Make sure you have put up support wires on the wall first.

  1. Plant your climber about 30-45cm (1ft-18in) from the base of the wall, so that it has room for root development and will catch the rain.
  2. Remove all ties; with plants from a garden centre, use scissors to cut off plastic ties that hold the climber to its bamboo cane supports.
  3. Untwine the climber from any canes sufficiently to allow you to spread out the stems, but leave them still attached to their cane supports. Select three bamboo canes to train the climber at an angle up to the wire supports on the wall.
  4. Slip the bamboo canes under the wires to hold them in place, adjusting the positioning to create a fan shape. If your climber came twined around only one bamboo cane, then you’ll have to untwine it completely and find another two canes to train the stems.
  5. Tie the stems and canes to the wire supports. Garden twine is better than wire, which can damage the stems and leaves. Snip off the excess twine with scissors.
  6. After you have trained the main stems into a basic fan shape, you can use secateurs to prune off any weak or twiggy growth that doesn’t contribute to the main framework.

The end result is a well-planted climber, fan trained along bamboo canes that have been tied in to the wire supports on the wall.

Aftercare

Tie new growth in regularly, and extend the canes as necessary. You could fill out the fan shape with new rows of canes, to accommodate lengthening main stems and new sub-branches.
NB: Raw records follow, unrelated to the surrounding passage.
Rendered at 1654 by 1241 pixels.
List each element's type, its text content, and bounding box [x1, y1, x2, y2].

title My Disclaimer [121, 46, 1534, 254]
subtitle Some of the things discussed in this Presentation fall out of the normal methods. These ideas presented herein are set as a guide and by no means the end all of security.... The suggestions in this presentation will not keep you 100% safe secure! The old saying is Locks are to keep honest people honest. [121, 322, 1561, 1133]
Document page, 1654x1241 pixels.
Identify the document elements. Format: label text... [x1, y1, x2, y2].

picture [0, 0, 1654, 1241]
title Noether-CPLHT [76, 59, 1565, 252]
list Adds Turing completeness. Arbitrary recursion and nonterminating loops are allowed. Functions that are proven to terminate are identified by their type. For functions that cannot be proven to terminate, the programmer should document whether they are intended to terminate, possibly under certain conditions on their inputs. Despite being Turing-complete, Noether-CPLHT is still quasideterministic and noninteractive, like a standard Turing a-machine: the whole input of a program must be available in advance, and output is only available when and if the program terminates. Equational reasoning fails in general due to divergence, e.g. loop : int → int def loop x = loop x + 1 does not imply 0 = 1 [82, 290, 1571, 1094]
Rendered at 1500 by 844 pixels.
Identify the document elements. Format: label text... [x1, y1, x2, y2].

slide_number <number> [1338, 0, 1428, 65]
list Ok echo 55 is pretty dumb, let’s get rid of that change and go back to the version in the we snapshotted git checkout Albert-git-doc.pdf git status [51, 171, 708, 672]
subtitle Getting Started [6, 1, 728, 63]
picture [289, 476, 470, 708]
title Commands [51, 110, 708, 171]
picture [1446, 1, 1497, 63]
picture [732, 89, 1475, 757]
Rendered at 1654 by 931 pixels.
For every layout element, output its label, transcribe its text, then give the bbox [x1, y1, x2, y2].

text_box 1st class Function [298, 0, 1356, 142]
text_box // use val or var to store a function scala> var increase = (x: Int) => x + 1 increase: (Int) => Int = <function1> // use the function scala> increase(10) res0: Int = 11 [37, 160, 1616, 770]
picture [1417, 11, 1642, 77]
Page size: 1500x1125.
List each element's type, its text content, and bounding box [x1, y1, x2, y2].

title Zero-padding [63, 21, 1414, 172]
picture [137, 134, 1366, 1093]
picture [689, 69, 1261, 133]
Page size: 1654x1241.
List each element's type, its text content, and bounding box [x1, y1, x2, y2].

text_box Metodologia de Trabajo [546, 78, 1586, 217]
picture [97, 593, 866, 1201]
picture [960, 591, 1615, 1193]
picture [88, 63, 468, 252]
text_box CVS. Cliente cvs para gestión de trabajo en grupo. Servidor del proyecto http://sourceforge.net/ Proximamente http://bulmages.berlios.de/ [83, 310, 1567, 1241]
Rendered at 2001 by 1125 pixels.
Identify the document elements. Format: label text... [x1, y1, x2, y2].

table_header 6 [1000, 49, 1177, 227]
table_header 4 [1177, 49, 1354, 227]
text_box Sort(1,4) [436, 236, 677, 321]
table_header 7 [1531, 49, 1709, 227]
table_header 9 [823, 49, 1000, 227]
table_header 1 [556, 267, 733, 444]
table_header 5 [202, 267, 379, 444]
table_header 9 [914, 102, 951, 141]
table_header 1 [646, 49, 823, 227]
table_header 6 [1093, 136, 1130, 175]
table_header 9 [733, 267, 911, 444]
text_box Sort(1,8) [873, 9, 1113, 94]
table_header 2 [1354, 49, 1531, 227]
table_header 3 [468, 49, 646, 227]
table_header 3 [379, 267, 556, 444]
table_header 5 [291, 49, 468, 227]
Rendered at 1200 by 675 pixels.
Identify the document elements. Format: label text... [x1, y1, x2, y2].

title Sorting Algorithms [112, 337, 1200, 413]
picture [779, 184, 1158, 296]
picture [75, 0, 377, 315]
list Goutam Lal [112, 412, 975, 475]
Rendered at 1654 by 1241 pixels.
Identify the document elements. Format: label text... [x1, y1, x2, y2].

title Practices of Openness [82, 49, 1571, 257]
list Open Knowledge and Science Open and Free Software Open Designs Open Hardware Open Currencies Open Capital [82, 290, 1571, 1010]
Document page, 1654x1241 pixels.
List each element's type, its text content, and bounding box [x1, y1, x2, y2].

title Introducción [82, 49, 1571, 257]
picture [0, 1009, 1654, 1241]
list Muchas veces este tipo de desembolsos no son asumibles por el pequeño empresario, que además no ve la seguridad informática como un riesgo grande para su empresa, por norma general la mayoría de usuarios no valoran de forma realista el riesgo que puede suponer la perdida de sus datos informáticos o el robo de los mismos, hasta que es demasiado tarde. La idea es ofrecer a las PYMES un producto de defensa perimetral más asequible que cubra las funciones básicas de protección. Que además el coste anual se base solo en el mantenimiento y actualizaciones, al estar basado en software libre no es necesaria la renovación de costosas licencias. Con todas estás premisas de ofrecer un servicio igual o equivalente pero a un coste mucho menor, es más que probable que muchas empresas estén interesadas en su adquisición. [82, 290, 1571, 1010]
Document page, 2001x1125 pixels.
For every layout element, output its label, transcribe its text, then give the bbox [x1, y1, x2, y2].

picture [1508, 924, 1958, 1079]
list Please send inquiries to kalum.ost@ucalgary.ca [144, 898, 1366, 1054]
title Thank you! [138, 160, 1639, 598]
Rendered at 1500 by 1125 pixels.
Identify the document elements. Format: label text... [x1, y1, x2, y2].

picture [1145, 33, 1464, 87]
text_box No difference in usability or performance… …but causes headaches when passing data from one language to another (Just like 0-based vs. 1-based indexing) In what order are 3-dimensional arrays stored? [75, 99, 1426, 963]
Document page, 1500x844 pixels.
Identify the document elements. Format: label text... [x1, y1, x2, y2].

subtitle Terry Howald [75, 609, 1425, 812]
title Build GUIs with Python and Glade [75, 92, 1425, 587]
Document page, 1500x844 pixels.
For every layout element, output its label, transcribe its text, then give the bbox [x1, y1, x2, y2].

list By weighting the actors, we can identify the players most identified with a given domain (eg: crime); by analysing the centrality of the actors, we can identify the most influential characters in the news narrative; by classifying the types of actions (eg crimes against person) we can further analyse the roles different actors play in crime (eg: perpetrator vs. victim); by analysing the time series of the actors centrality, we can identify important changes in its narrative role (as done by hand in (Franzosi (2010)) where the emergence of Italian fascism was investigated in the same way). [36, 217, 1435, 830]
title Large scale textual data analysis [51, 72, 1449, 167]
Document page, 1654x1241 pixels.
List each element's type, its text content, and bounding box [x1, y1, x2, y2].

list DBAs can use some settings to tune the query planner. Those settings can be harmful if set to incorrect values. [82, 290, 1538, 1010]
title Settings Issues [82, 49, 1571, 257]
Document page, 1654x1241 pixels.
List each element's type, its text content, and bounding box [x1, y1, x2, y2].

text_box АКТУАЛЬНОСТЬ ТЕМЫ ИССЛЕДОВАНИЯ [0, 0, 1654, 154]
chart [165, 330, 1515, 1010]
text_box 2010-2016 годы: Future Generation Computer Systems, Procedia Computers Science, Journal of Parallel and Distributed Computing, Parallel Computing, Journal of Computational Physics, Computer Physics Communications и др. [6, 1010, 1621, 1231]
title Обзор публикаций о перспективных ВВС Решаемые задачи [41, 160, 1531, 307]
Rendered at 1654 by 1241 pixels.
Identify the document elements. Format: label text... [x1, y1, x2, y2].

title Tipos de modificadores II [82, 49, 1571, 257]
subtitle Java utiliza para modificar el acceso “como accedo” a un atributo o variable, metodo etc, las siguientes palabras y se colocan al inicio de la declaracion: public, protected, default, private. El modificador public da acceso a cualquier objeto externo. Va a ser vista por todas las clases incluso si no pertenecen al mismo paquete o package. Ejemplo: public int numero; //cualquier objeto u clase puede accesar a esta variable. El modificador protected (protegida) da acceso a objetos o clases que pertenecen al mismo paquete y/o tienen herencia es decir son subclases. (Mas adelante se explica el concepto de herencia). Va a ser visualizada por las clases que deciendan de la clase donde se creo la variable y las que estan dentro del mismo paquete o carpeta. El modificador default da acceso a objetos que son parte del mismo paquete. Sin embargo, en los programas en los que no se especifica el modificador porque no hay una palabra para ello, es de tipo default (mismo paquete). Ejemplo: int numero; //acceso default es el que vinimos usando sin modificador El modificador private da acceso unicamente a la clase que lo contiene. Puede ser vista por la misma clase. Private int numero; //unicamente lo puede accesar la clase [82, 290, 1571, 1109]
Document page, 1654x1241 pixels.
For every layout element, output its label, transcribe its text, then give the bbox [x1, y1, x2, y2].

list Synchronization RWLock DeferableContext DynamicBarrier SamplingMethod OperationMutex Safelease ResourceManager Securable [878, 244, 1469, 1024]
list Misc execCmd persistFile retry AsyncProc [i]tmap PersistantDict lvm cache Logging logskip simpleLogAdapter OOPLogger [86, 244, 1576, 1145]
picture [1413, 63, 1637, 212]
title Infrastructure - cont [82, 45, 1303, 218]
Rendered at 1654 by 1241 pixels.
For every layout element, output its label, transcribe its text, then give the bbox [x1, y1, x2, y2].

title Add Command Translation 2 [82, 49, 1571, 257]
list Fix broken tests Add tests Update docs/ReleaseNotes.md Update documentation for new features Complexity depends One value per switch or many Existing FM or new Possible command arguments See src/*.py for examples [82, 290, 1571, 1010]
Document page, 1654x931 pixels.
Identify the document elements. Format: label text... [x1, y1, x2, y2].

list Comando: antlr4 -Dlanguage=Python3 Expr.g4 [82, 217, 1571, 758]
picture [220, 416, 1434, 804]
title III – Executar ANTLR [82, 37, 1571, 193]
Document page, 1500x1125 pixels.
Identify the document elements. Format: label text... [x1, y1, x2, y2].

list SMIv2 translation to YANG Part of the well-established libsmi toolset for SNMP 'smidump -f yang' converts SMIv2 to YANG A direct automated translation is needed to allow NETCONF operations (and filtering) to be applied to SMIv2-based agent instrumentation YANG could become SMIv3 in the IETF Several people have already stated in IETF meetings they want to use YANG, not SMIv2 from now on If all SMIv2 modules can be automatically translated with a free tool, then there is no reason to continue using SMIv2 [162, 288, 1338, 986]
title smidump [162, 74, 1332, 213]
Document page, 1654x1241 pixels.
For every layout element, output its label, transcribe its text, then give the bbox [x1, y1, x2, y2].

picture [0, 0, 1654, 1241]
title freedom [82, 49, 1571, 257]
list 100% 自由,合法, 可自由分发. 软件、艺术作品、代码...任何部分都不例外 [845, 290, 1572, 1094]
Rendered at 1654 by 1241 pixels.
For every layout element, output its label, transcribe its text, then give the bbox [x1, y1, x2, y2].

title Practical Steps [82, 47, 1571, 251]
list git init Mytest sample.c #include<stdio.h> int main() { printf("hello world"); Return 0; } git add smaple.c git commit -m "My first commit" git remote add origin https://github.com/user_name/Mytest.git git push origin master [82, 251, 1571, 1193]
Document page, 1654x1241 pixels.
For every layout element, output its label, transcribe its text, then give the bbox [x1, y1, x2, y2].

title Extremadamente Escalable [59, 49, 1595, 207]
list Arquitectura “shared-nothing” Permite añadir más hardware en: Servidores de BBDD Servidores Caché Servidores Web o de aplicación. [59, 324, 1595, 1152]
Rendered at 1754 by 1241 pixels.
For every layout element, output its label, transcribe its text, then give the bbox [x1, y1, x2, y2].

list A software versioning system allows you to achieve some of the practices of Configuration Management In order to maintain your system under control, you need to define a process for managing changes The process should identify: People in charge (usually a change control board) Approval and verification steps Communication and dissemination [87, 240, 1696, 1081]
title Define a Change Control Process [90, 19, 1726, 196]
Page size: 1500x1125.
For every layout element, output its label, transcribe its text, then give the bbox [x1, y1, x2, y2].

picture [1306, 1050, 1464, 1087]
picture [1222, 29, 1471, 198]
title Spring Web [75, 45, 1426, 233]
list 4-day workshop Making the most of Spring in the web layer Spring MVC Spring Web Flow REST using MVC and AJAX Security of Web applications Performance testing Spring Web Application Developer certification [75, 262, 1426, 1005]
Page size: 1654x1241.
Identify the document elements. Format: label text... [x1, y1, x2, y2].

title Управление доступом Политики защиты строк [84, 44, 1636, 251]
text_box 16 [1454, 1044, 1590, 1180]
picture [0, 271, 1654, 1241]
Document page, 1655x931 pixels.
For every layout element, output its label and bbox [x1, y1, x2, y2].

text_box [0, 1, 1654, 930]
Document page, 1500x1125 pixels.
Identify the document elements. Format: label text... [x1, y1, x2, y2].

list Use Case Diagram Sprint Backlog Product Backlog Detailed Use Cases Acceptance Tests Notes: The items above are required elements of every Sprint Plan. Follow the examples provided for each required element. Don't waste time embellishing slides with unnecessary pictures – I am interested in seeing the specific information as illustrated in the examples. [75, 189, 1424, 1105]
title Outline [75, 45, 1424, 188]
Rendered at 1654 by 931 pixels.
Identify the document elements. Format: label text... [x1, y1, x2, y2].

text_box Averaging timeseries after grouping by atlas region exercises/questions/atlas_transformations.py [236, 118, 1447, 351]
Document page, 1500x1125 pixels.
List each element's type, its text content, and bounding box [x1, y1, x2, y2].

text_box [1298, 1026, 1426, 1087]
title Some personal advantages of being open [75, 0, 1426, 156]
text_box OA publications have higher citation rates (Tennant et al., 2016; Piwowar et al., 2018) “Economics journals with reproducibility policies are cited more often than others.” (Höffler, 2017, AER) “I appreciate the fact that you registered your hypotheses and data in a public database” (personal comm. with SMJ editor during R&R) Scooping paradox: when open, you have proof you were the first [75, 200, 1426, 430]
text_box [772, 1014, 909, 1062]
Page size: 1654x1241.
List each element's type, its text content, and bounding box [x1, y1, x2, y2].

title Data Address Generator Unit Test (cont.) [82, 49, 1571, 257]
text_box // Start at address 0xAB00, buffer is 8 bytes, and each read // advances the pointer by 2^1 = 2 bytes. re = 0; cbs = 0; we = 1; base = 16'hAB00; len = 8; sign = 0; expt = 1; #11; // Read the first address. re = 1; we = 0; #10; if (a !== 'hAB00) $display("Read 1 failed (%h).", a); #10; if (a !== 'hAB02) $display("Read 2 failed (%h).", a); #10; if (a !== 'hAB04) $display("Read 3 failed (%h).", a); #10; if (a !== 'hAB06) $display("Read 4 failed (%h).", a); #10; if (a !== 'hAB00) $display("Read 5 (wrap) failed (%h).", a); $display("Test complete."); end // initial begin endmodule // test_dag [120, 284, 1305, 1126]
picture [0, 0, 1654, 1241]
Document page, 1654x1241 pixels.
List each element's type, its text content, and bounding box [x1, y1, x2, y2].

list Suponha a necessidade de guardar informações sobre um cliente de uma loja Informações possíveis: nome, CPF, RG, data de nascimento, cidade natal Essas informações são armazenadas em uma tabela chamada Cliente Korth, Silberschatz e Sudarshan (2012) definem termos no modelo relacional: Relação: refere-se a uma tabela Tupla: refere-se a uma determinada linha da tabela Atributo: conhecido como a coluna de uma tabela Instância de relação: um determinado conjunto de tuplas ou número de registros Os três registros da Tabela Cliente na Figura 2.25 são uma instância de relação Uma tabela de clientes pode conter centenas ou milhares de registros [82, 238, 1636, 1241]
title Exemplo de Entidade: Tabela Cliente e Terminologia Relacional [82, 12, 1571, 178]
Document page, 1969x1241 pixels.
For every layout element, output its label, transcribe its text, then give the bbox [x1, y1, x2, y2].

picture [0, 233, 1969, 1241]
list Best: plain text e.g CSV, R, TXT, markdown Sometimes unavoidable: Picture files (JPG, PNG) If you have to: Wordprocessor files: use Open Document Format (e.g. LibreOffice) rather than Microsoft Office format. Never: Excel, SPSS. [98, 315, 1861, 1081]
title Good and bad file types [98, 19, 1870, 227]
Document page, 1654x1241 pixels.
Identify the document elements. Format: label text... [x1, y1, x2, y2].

Eventually, when the climber has formed thick woody stems, you can remove the canes, and the plant will hold its fan shape unaided.

Problems

If your climber has spindly stems without many growth buds, you can shorten the main stems by about one-third, to encourage vigour and bushing out.

If your climber fails to thrive, it may be struggling to establish, perhaps because of difficult soil conditions, poor planting technique, or inadequate aftercare.